Réalisateur : Daniel Auteuil

Acteurs : Daniel Auteuil (Le puisatier), Kad Merad (Félipe), Sabine Azéma (Mme Mazel), Jean-Pierre Darroussin (Mazel), Nicolas Duvauchelle (Jacques), Astrid Berges-Frisbey (Patricia)

Durée : 01:47:00


une reprise de l'oeuvre de Pagnol assez fidèle mais moins fine, qui traite de la façon dont on peut porter remède aux conséquences fâcheuses d'un amour prématuré.

A la demande de la famille Pagnol, Daniel Auteuil remet l'auteur au goût du jour. L'acteur de Manon des sources et de Jean de Florette (1986) passe donc derrière la caméra pour nous faire partager sa passion du sud. « J’ai d’abord fait un très long travail de préparation. Pendant de longs mois, j’ai cherché les décors, j’ai arpenté la Provence de mon enfance… Les Alpilles, Saint Rémy, Eygalières, où j’allais me promener avec mes parents. Très vite, j’ai demandé à Jean-François Robin d’être mon directeur de la photo. On se connaît depuis longtemps, depuis Quelques jours avec moi de Claude Sautet. Je savais qu’il serait un complice idéal. » (Daniel Auteuil, réalisateur et acteur, in Dossier de presse). Le casting est de taille : Daniel Auteuil lui-même (à l'accent parfois trop forcé), Kad Merad, Sabine Azéma et l'excellent Jean-Pierre Daroussin tirent leur épingle du jeu avec brio. Il n'en est malheureusement pas de même d'Astrid Berges-Frisbey. Mis à part quelques tirades terriblement mal déclamées, ses airs de petit chat malade tranchent singulièrement avec Josette Day, qui incarne dans l'oeuvre originale une fille fière qui se fait séduire entre deux rebuffades. Alors que Patricia est initialement cette fille forte qui tient la maison de son père, remplaçant sa défunte mère, elle donne ici l'image d'une pauvre fille de la campagne, effacée. Jacques, le séducteur, qui est dans le film un soldat dynamique, déclame également ses dialogues comme un cancéreux, comme s'il fallait parler mollement pour avoir l'air amoureux.
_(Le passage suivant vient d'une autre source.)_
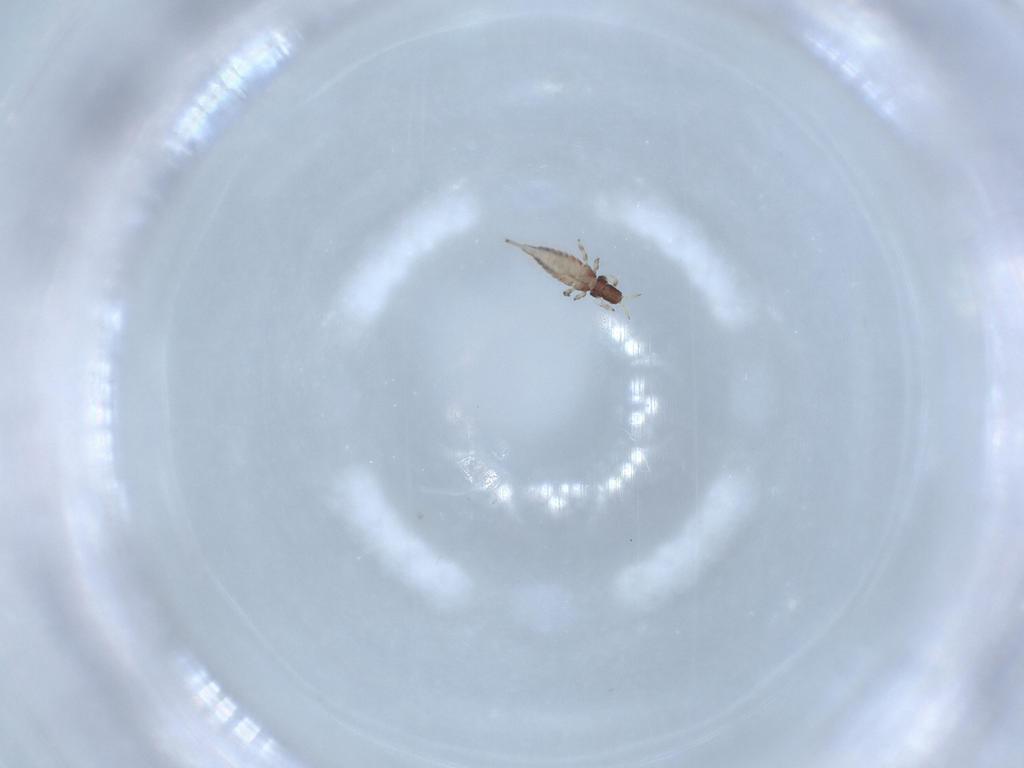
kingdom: Animalia
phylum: Arthropoda
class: Insecta
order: Thysanoptera
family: Phlaeothripidae
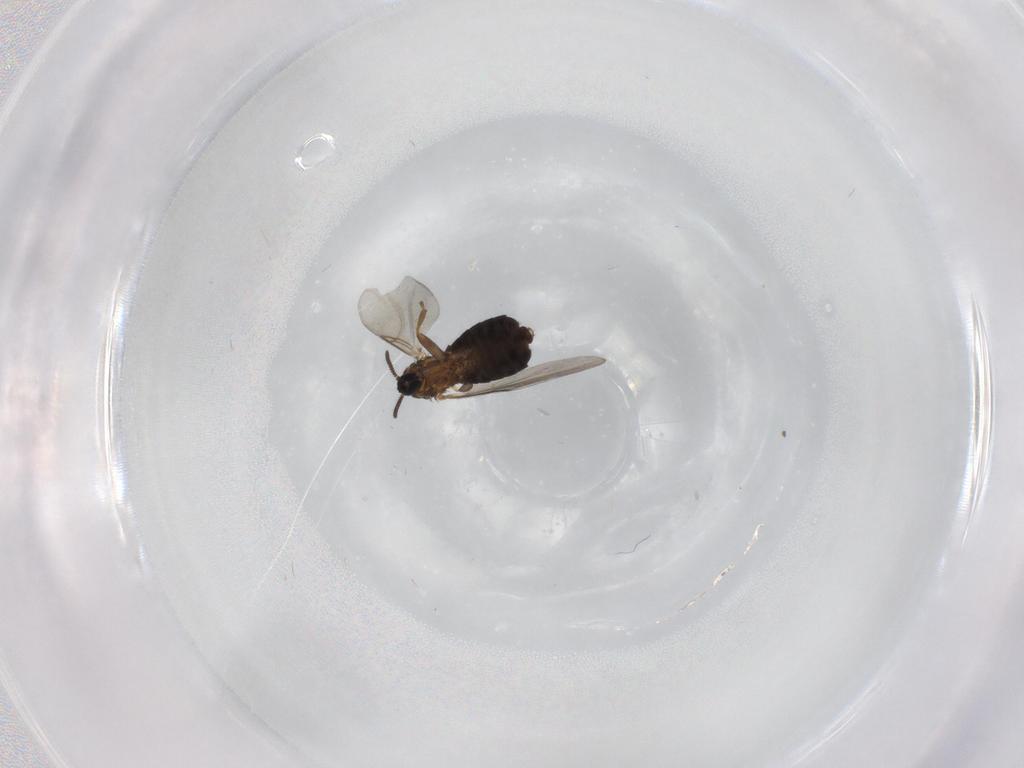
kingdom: Animalia
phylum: Arthropoda
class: Insecta
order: Diptera
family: Scatopsidae
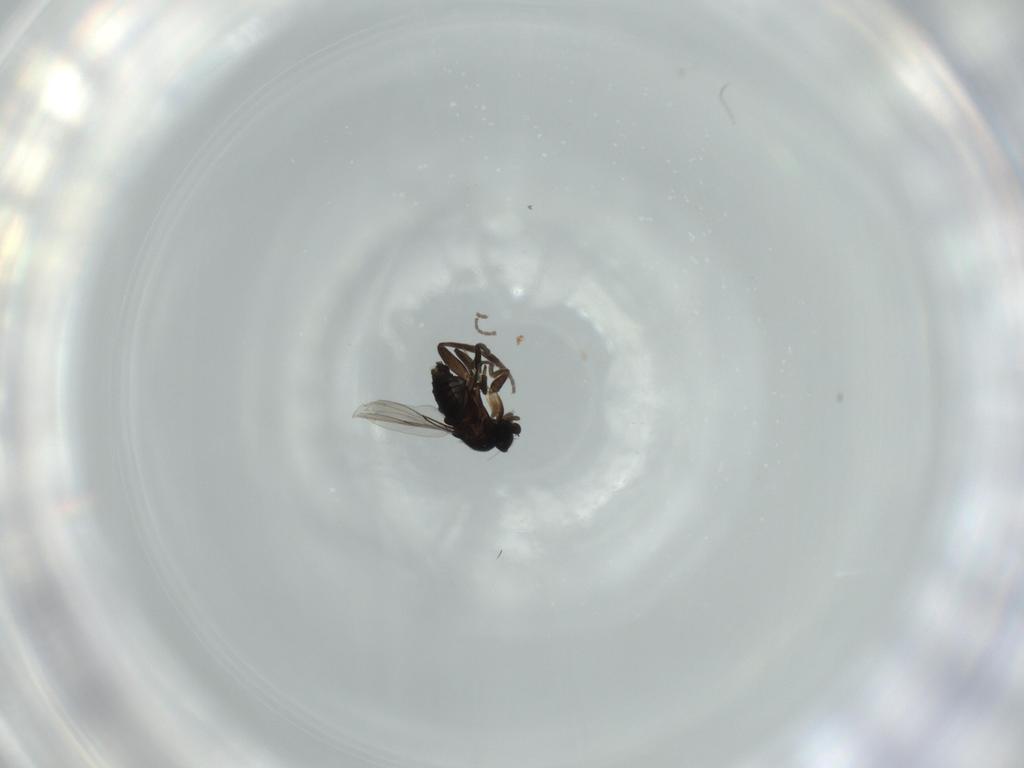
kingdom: Animalia
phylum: Arthropoda
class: Insecta
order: Diptera
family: Phoridae
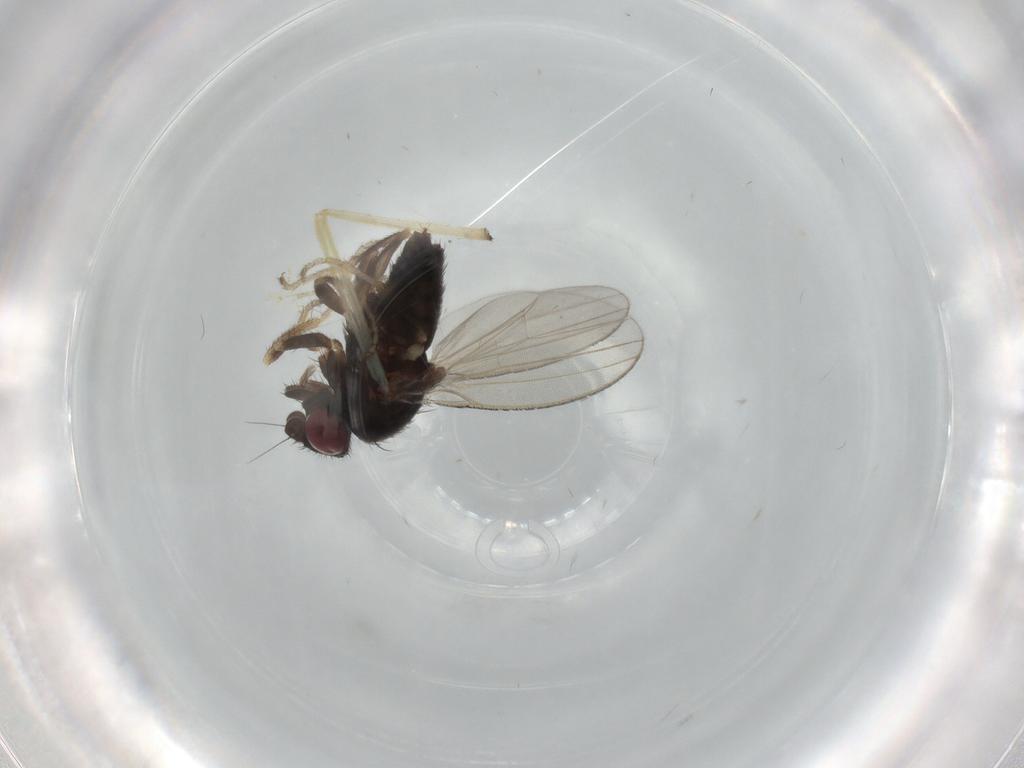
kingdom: Animalia
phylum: Arthropoda
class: Insecta
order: Diptera
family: Milichiidae
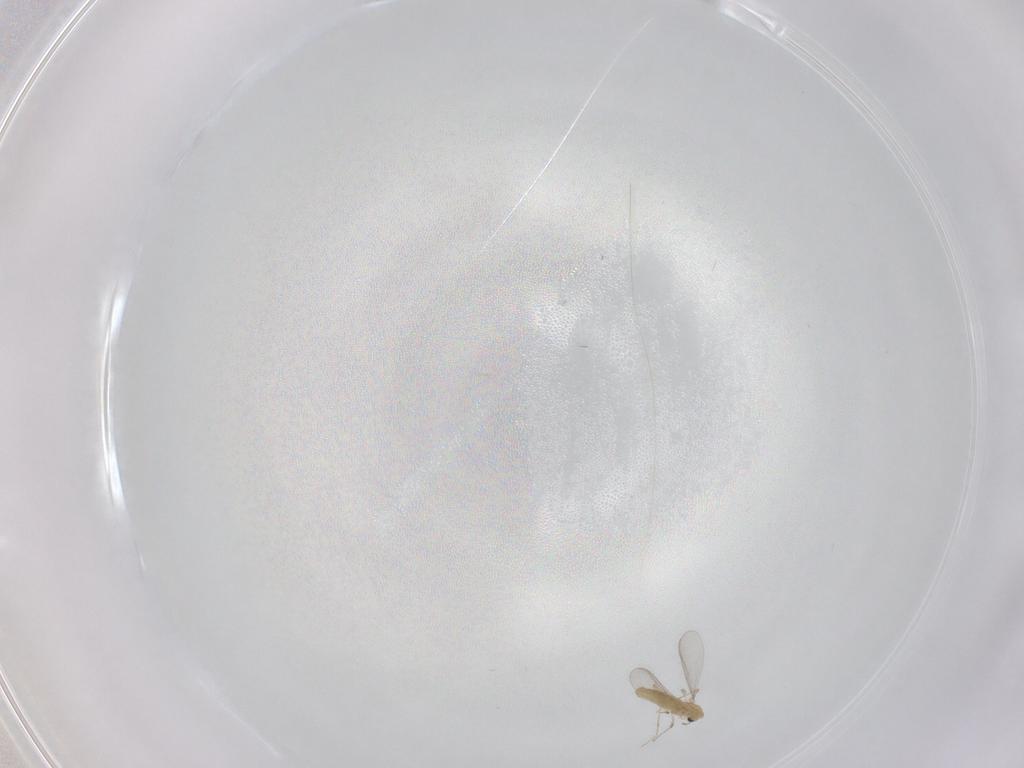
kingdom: Animalia
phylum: Arthropoda
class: Insecta
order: Diptera
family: Chironomidae
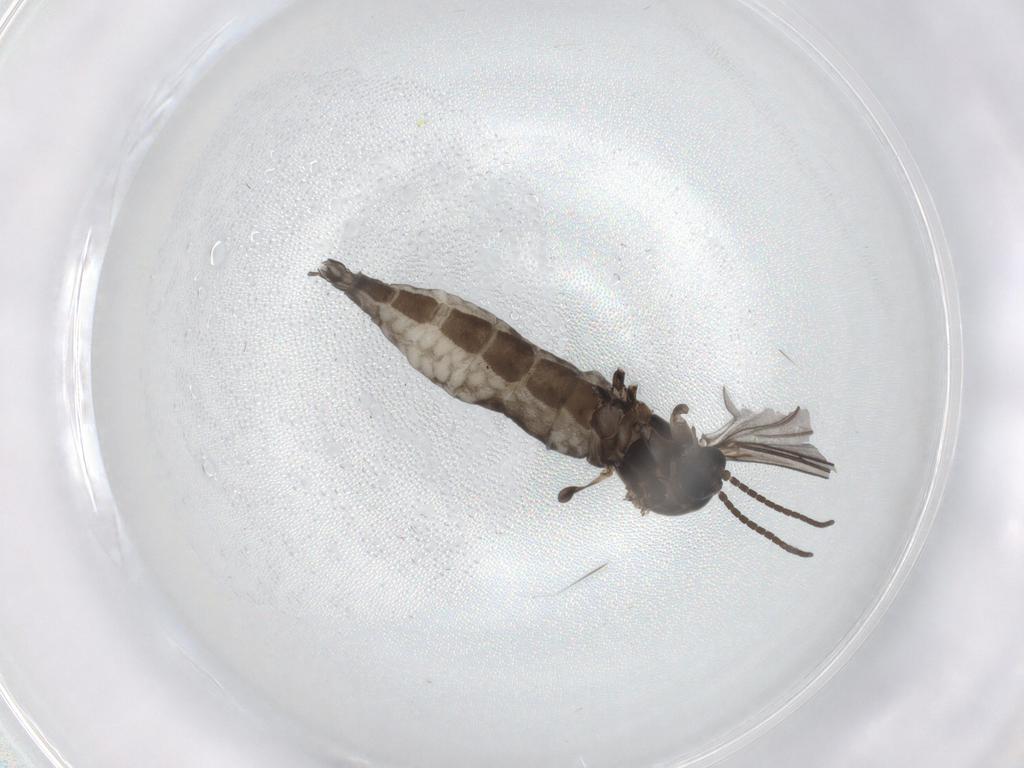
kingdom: Animalia
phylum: Arthropoda
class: Insecta
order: Diptera
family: Sciaridae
Même si l'oeuvre est assez fidèle à son original (les dialogues sont les mêmes), ce décalage de personnages n'est pas la seule différence avec le film de Pagnol. Ainsi Daniel Auteuil a-t-il choisi de supprimer la scène, assez poignante, où le pauvre Félipe s'enivre en attendant Patricia sous la moquerie des badauds, pendant que celle-ci se fait conter fleurette par le bel aviateur aux intentions moins nobles. En revanche il rajoute quelques scènes comme celle de la voltige aérienne, que Pagnol n'avait pu filmer, où la scène pendant laquelle Patricia annonce la nouvelle à son père.

De même la musique est beaucoup plus présente dans ce film que dans son grand frère, où elle était plus discrète. « La musique, pour moi, ce n’est pas un bruit de fond, c’est vraiment un acteur à part entière, » explique Daniel Auteuil. Non pas qu'elle soit trop entreprenante pour autant, mais la différence est cependant notable.

Sur le fond les grandes questions traitées par l'oeuvre sont assez conformes à l'original.

Le premier thème est celui de la romance et de ses conséquences. Comme pour mettre en garde les jeunes filles, il s'agit toujours de l'histoire de cette jeune fille de campagne qui rêve d'être riche et d'avoir de belle robes, et qui finit par céder aux charmes d'un bel officier porteur de ce rêve. Riche, prestigieux, le bellâtre n'est pas à sa première conquête et se brûle au feu qu'il réveille, puisqu'il se retrouve papa. Le voilà obligé d'assumer une responsabilité qui tranche avec son inconséquence, et l'oeuvre montre à quel point la jeune fille est la victime de ce jeu de séduction. Ce message survit-il à notre époque, où la pilule permet d'échapper à ce type de responsabilité, déconnectant l'étreinte de son prolongement naturel ? Sans doute dans les milieux qui fondent l'éducation sur la responsabilité, mais ils sont bien rares et on peut se demander comment les jeunes d'aujourd'hui percevraient l'oeuvre. Auraient-ils le courage, contre vents et marées, de garder l'enfant ? Quoiqu'il en soit, pour Daniel Auteuil, « ce qui, chez Pagnol, est universel, c'est ce qui fait que 70 ans après on est encore amusés et émus. Quelques soient les époques, les sentiments sont toujours les mêmes, les amoureux sont toujours les mêmes, les parents sont toujours les mêmes, les riches et les pauvres aussi. J’ai beaucoup travaillé à partir du texte pour lui donner un rythme d’aujourd’hui ou plus exactement mon rythme à moi… »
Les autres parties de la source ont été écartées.